* [Required tasks]
a - According to the text on Bizarro fiction, in which city is Eraserhead Press based?
b - Name every award for which, according to the text on Bizarro fiction, Bizarro novels have been finalists.

* [Study text]
══════

Bizarro fiction is a contemporary literary genre which often uses elements of absurdism, satire, and the grotesque, along with pop-surrealism and genre fiction staples, in order to create subversive, weird, and entertaining works. The term was adopted in 2005 by the independent publishing companies Eraserhead Press, Raw Dog Screaming Press, and Afterbirth Books. Much of its community revolves around Eraserhead Press, which is based in Portland, Oregon, and has hosted the annual BizarroCon since 2008. The introduction to the first Bizarro Starter Kit describes Bizarro as "literature's equivalent to the cult section at the video store" and a genre that "strives not only to be strange, but fascinating, thought-provoking, and, above all, fun to read." According to Rose O'Keefe of Eraserhead Press: "Basically, if an audience enjoys a book or film primarily because of its weirdness, then it is Bizarro. Weirdness might not be the work's only appealing quality, but it is the major one."

In general, Bizarro has more in common with speculative fiction genres (such as science-fiction, fantasy, and horror) than with avant-garde movements (such as Dadaism and surrealism), which readers and critics often associate it with. While the genre may place an emphasis on the cult and outré, it is not without critical praise. Books by authors who have identified or have been identified as Bizarro have been praised by Lloyd Kaufman, Michael Moorcock and guardian.co.uk. Bizarro novels have been finalists for the Philip K. Dick Award, the Bram Stoker Award, and the Rhysling Award. A book of Bizarro criticism and theory was named Non-Fiction Book of the Year 2009 by 3:AM Magazine in Paris

Origins

Bizarro literature can trace its roots at least as far back as the foundation of Eraserhead Press in 1999, but the description of the literature as "Bizarro" is a more recent development. Previous terms used to refer to the burgeoning scene include "irreal" and "new absurdism", but neither of these was used broadly. On 19 June 2005, Kevin Dole II released "What The Fuck is This All About", a sort of manifesto for the then unnamed genre. While the essay does not feature the word "Bizarro," subsequent discussion about the essay led to the name as well as the inauguration of the Mondo Bizarro Forum.

══════

* [Supplied information]

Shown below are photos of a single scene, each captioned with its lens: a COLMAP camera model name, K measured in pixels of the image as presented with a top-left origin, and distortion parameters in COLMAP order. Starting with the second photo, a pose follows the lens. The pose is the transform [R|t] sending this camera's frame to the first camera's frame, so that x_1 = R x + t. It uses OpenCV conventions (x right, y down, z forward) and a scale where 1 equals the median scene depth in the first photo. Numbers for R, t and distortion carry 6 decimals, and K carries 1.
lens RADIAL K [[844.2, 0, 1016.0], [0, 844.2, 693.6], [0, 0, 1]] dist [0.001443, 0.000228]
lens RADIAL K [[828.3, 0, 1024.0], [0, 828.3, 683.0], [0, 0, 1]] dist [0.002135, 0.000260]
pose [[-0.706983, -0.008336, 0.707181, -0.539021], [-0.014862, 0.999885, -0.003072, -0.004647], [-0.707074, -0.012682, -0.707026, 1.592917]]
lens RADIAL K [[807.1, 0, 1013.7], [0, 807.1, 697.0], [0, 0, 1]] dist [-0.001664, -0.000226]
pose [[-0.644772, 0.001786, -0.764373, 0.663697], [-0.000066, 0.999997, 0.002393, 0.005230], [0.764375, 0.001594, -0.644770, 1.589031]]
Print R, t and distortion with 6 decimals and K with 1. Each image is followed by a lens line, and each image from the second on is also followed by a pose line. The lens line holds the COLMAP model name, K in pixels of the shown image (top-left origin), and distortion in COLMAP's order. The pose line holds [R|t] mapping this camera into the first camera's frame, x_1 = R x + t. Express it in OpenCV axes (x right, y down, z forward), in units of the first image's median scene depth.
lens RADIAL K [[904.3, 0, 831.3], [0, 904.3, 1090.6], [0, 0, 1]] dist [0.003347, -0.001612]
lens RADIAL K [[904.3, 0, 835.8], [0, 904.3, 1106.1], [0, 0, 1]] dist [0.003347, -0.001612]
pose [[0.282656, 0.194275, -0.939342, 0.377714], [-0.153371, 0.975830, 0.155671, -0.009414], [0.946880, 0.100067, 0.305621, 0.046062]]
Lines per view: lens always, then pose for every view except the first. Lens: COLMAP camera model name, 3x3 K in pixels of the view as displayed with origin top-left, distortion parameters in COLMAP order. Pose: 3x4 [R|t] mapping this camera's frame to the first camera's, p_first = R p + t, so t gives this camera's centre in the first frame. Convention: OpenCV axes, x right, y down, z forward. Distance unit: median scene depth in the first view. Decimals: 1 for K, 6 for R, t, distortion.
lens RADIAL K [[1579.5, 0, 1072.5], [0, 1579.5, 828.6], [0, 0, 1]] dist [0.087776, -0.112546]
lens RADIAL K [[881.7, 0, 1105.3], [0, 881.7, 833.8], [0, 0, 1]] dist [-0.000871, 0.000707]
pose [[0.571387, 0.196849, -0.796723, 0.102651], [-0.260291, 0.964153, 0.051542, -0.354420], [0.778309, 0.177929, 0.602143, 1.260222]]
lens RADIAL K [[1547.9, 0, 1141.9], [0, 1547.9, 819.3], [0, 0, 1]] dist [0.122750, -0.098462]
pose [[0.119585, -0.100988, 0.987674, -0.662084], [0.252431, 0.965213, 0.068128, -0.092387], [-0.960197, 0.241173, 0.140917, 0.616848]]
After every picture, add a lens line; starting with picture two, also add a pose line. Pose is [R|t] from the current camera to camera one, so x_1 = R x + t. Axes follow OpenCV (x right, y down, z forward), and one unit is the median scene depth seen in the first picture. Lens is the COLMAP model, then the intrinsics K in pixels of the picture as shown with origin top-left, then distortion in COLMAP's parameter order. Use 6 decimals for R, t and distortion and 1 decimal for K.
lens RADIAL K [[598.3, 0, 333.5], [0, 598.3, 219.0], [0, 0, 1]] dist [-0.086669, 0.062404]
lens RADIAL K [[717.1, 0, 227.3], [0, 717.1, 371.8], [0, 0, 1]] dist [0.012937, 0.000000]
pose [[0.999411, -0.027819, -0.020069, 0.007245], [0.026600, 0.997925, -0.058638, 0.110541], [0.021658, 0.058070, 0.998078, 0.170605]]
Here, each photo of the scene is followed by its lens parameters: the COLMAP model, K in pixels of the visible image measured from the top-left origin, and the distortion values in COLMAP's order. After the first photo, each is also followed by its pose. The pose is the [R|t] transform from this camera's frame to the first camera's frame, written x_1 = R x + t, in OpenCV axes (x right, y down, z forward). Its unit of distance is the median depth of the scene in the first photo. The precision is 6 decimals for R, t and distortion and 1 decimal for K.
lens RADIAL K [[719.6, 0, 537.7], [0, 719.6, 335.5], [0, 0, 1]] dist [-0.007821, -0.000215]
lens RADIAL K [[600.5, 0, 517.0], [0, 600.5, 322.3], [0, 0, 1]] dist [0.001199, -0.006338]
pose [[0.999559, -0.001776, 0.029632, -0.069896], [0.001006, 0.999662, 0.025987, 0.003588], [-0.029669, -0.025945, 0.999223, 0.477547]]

══════

* [Exercise responses]
a - Portland, Oregon.

b - The Philip K. Dick Award, the Bram Stoker Award, and the Rhysling Award.